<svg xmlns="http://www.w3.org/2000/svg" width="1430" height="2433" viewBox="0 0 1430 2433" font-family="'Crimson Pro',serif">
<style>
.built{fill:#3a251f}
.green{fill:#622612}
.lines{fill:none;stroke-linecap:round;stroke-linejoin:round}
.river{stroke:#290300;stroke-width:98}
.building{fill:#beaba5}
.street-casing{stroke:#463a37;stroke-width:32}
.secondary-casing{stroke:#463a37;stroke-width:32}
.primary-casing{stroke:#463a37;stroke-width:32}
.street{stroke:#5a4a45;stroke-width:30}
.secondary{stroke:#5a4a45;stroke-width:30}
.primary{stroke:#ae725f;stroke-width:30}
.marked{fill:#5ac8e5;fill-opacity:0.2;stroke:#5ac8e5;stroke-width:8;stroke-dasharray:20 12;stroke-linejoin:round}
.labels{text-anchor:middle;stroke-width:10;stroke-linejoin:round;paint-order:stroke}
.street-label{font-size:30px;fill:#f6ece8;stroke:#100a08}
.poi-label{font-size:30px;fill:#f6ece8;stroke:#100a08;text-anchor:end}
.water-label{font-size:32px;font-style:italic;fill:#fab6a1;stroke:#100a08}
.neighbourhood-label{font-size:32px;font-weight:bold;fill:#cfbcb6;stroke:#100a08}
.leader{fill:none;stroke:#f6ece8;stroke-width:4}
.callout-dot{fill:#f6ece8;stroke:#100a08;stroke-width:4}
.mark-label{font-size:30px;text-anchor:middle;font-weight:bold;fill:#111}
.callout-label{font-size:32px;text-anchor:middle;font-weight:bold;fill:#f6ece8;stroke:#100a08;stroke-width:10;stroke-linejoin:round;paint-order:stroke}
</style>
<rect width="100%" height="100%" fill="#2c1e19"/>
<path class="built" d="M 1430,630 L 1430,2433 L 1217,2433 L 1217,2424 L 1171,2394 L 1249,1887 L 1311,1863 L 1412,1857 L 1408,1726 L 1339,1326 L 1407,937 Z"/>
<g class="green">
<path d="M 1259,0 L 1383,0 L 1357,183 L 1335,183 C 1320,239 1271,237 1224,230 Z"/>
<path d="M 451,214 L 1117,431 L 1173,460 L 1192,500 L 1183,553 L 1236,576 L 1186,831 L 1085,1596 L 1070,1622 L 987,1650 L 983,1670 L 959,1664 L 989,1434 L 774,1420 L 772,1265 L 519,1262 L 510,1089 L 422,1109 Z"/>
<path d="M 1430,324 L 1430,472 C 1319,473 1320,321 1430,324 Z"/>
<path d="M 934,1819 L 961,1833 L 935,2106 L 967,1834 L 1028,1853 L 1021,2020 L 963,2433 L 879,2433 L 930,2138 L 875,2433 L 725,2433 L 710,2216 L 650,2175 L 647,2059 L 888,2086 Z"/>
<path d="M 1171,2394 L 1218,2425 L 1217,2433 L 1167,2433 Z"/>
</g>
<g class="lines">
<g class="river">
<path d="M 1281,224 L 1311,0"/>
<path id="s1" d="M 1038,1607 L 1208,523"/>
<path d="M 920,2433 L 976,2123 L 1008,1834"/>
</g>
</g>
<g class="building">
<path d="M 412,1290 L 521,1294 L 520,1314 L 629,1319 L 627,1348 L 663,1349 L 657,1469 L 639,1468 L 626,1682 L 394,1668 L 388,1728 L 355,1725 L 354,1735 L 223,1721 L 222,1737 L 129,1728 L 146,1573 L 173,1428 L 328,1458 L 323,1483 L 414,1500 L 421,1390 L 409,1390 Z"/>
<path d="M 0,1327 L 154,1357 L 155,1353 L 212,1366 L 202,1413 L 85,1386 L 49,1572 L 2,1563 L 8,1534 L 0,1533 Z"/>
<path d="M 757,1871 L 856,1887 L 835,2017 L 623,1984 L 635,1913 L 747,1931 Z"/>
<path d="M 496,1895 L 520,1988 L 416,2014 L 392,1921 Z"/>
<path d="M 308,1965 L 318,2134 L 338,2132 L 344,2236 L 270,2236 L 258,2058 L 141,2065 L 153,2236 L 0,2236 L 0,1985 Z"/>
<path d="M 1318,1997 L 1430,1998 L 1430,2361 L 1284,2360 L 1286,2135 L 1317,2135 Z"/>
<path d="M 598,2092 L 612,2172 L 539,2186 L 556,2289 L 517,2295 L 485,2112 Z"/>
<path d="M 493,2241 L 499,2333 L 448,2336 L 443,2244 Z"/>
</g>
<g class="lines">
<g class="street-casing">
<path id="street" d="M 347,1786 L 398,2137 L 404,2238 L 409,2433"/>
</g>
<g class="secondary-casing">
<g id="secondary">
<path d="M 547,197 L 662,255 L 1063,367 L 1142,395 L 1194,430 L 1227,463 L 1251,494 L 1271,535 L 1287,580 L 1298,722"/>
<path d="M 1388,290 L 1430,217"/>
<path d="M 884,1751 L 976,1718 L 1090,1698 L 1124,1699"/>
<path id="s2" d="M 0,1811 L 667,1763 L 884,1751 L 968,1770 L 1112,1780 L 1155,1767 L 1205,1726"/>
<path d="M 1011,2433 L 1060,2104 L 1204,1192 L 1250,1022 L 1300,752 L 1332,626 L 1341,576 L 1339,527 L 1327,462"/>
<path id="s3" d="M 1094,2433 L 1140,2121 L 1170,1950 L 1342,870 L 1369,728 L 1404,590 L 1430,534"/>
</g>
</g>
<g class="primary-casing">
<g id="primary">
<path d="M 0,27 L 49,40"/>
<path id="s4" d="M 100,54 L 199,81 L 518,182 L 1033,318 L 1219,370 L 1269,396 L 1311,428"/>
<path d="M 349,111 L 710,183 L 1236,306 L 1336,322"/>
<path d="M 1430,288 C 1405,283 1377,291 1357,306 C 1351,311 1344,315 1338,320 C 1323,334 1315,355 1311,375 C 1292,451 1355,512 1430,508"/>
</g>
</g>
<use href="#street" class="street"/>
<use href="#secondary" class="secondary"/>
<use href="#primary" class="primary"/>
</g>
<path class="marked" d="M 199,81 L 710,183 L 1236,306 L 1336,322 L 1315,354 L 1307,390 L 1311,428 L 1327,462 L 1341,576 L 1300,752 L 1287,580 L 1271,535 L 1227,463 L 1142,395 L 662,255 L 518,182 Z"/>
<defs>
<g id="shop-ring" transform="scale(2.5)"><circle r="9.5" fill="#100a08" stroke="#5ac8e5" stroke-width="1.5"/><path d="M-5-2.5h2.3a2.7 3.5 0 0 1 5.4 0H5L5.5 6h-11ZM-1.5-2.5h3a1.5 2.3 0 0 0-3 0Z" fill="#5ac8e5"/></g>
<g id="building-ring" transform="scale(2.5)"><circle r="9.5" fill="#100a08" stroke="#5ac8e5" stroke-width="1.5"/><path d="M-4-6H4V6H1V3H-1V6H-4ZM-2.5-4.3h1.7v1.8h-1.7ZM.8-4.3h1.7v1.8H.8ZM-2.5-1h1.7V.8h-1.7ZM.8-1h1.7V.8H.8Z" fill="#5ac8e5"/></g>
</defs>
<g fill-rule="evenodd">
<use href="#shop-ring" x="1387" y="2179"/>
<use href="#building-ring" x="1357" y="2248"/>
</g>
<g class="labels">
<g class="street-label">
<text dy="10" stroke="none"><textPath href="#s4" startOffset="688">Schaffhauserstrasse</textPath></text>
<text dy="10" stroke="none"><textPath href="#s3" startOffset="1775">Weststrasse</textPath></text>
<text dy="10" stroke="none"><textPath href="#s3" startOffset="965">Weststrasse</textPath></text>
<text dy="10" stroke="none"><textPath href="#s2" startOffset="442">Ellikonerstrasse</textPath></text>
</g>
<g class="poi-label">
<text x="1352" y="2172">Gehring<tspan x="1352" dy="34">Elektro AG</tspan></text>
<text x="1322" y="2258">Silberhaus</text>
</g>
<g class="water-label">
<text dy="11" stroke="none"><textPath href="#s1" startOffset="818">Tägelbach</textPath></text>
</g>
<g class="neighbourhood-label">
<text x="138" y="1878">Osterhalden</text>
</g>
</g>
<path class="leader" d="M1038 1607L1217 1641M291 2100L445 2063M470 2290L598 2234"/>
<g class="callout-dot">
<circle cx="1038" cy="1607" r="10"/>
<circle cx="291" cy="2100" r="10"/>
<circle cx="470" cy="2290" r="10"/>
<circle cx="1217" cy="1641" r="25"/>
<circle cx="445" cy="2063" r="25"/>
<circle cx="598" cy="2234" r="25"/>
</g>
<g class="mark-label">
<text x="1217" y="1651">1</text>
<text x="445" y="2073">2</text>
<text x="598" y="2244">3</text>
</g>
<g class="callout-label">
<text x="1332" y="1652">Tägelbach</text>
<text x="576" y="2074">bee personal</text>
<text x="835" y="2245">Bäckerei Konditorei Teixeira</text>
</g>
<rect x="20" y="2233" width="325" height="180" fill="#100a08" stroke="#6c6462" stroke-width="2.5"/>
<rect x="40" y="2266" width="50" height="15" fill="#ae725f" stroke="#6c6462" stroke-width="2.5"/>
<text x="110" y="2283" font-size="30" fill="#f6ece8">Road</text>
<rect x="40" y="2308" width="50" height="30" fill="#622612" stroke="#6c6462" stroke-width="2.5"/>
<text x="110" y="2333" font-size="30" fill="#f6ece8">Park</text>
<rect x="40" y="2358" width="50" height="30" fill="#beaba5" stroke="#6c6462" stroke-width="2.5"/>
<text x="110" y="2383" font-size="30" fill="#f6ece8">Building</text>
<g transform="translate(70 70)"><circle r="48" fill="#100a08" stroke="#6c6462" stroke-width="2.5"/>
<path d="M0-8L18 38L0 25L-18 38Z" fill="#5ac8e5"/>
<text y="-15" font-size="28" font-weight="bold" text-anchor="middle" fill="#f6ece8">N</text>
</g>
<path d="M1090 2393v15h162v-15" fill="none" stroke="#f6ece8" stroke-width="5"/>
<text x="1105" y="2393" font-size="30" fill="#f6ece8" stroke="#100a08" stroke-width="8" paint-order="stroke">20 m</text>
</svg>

**Instructions to follow**
Look over the records above and filter for each line with the word "labels".

**Exercise result**
.labels{text-anchor:middle;stroke-width:10;stroke-linejoin:round;paint-order:stroke}
<g class="labels">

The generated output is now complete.